Mort de Florence Arthaud: récit d’une vie à flot

Elle était une aventurière, "Flo". L’une des plus grandes navigatrices au monde. Marin surdoué, Florence Arthaud aimait les défis et avait réussi à ouvrir aux femmes ce milieu réputé macho. Elle est décédée ce lundi dans un accident d'hélicoptère en Argentine. Un drame.

Florence Arthaud, 57 ans, restera à jamais la petite fiancée de l’Atlantique, vainqueur à bord de son trimaran Pierre 1er de la mythique Route du Rhum.
Présente dans province de La Rioja pour le tournage de "Dropped", la nouvelle-téléréalité de TF1, notre baroudeuse de charme a trouvé la mort dans un accident entre deux hélicoptères dans la Quebrada del Yeso.

Née le 28 octobre 1957 à Boulogne-Billancourt, dans les Hauts-de-Seine, Florence, fille de Jacques Arthaud, directeur de la maison d’édition du même nom, tourne la page des livres et participe à sa première course en solitaire à 20 ans à peine, en 1978.
Passionnée, généreuse, altruiste aussi, elle se déroute lors de sa 3e participation à la Route du Rhum en 1986 pour porter assistance au Français Loïc Caradec, qui était parti à la barre du maxi catamaran Royale. Elle retrouve le multicoque retourné mais pas Caradec, disparu comme Alain Colas avant lui. Championne des champions français pour L’Equipe, elle marque les esprits en s'imposant dans un monde d'hommes et en remportant la Route du Rhum en 1990, la plus prestigieuse des courses en solitaire entre Saint-Malo en Bretagne et Pointe-à-Pitre en Guadeloupe, face à certains des meilleurs skippers internationaux.
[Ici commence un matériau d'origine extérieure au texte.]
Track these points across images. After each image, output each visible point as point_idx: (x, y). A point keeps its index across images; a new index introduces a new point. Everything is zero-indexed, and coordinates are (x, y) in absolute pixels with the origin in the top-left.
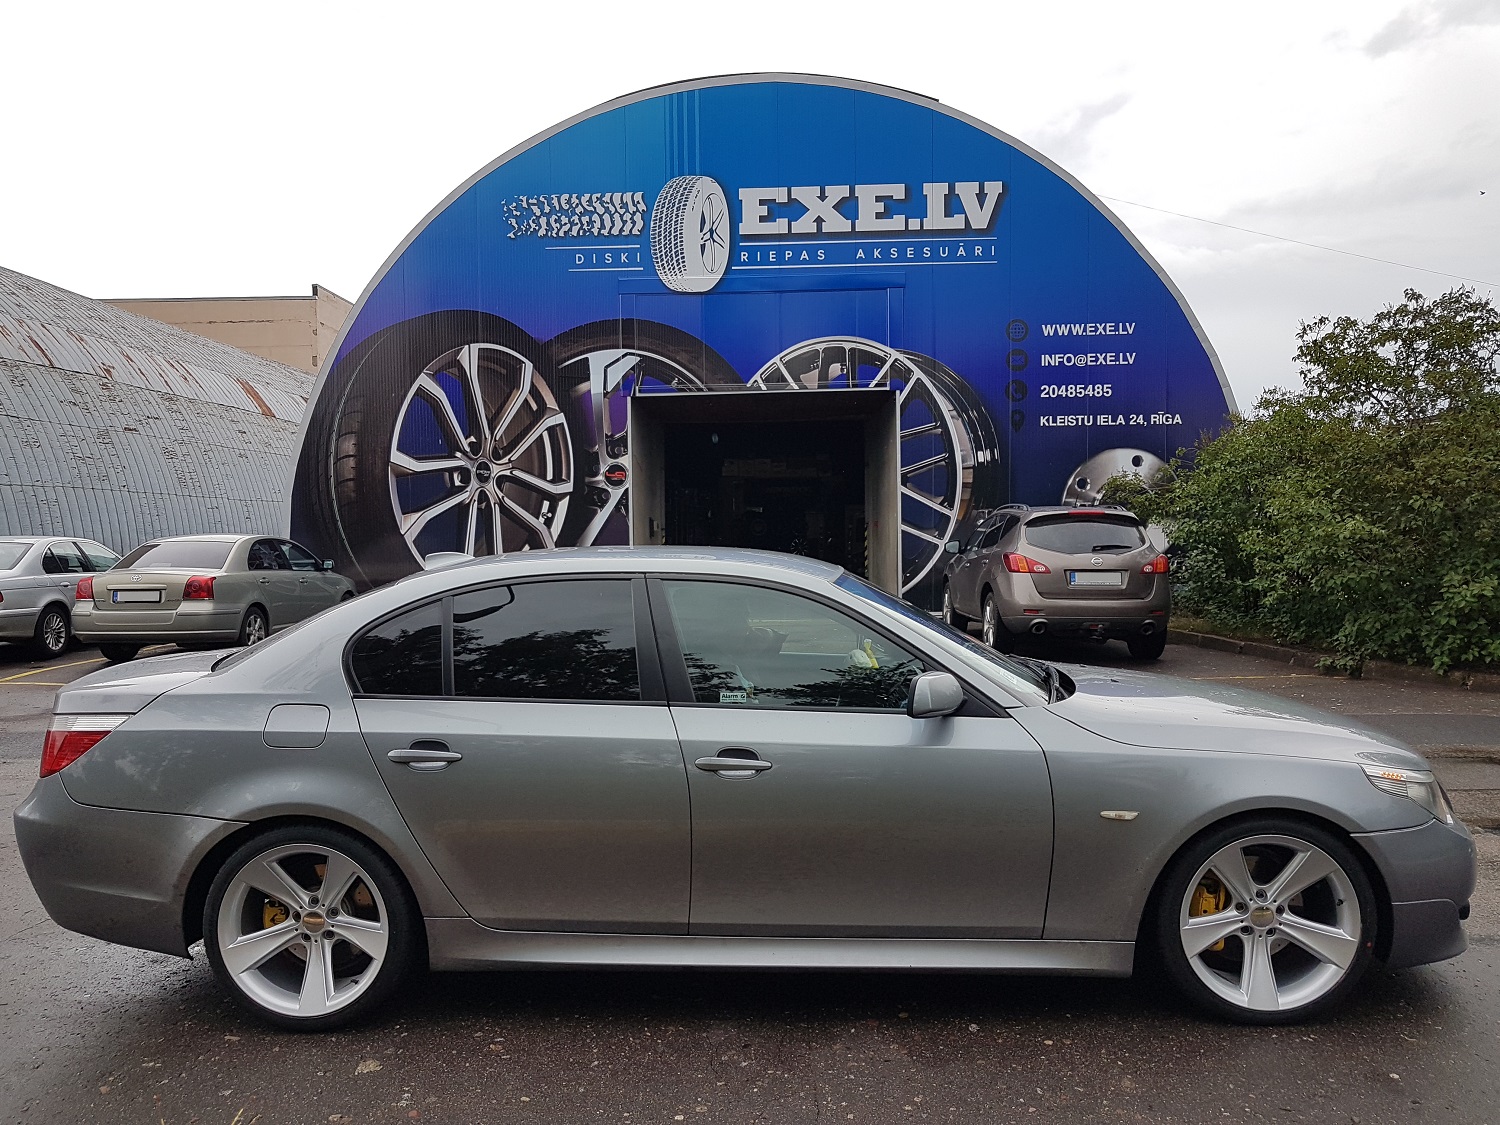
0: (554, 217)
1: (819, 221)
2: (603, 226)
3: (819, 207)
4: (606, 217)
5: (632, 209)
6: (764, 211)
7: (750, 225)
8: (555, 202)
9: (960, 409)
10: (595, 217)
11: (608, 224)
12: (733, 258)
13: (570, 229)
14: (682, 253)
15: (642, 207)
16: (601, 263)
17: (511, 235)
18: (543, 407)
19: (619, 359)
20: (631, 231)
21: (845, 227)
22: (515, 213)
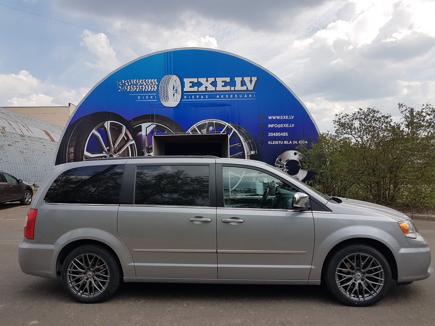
0: (132, 86)
1: (206, 87)
2: (146, 89)
3: (206, 84)
4: (147, 86)
5: (154, 84)
6: (191, 85)
7: (187, 88)
8: (132, 82)
9: (246, 139)
10: (143, 86)
11: (147, 88)
12: (182, 97)
13: (136, 89)
14: (168, 97)
15: (157, 83)
16: (145, 99)
17: (120, 91)
18: (128, 139)
19: (150, 125)
20: (153, 90)
21: (214, 89)
22: (121, 85)
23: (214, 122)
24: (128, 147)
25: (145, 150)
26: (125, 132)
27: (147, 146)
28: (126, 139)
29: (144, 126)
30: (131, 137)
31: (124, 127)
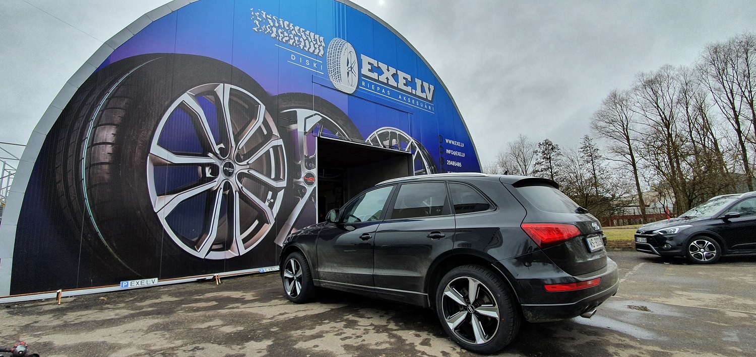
0: (280, 30)
1: (387, 79)
2: (305, 46)
3: (388, 73)
4: (307, 41)
5: (319, 43)
6: (370, 67)
7: (365, 71)
8: (281, 22)
9: (430, 165)
10: (301, 39)
11: (308, 46)
12: (359, 84)
13: (289, 40)
14: (340, 75)
15: (323, 44)
16: (304, 63)
17: (255, 29)
18: (270, 135)
19: (312, 116)
20: (318, 53)
21: (395, 84)
22: (258, 18)
23: (398, 133)
24: (269, 150)
25: (302, 163)
26: (264, 118)
27: (305, 153)
28: (265, 132)
29: (302, 113)
30: (275, 132)
31: (262, 108)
Personnalité haute en couleur et sans langue de bois, sorte d’al­ter ego du capi­taine Kersau­son, "Flo" fait partie de cette génération qui a surfé sur le succès, dans l’Atlantique et autour du monde, à partir des années 1970, inspirés par le maître Eric Tabarly et ses équipiers.
Comme ses glorieux prédécesseurs, cette battante est avide d'océans, évoque avec délectation leurs victoires et ne rechigne jamais à battre en brèche l’écrasante domination anglo-saxonne sur les courses de voile de l’époque. Libre et forte face aux mâles et aux vents mauvais, Florence Arthaud inspire de nombreuses autres louves de mers. Isabelle Autissier, Catherine Chabaud et bien d’autres héritières parcourent le globe dans son sillage. En 1989, alors qu’elle est au sommet de sa popularité, Pierre Bachelet lui consacre la chanson "Flo", qu’elle enregistre avec lui. Un beau duo.

Coriace. Au fil des ans, cette navigatrice dure au mal, courageuse et extraordinairement attachante ne mâche pas ses mots, à des années-lumière du politiquement correct. "Quand on a peur des icebergs, on ne fait pas le Vendée Globe", lâche-t-elle lors de la dernière course autour du monde en solitaire et sans escale à propos des "portes de glace", ces marques de parcours virtuelles au sud desquelles les navigateurs ne doivent pas descendre.

En eaux troubles. "On n’avait rien, on n’avait pas de maison, on vivait sur nos bateaux. On avait une bande de copains qui était notre famille", confie-t-elle à l’AFP. "Moi, j’ai fait ma fille à 36 ans. Avant, je n’ai pas eu une vie de femme. J’ai eu une vie de patachon"… Quitte à parfois déraper, comme en 2010, lorsqu’elle est interpellée en état d’ivresse, au volant de sa voiture, dans le Var. Dans l'inca­pa­cité de souf­fler dans l'éthy­lo­mètre, celle qui, de port en port, a écumé les bars les plus miteux et levé le coude avec les plus coriaces flibus­tiers, est placée en garde à vue puis en cellule de dégri­se­ment. Après avoir bu la tasse et éclusé, la belle brune ne reste pas au creux de la vague, elle redres­se la barre et fait le tour des collèges de la région pour sensibiliser aux dangers de l’alcool.

Sirène et alarme. En octobre 2011, "Flo" échappe au pire, après être tombée de son bateau en pleine nuit au large du Cap Corse. Equipée d’une lampe frontale et d’un téléphone portable étanche, elle réussit à donner l’alerte. Deux heures après son appel, elle est récupérée saine et sauve par un hélicoptère, consciente mais en état d’hypothermie. "Ce n’était pas mon jour, il y a eu de vrais miracles", sourit-elle à son retour chez elle, à Marseille.

Tristesse et larmes. Pas du genre à jeter une bouteille à la mer, Florence Arthaud avait l'âme d'un mate­lot. Elle est partie rejoindre les étoiles et laisse des centaines de milliers d'admirateurs en deuil.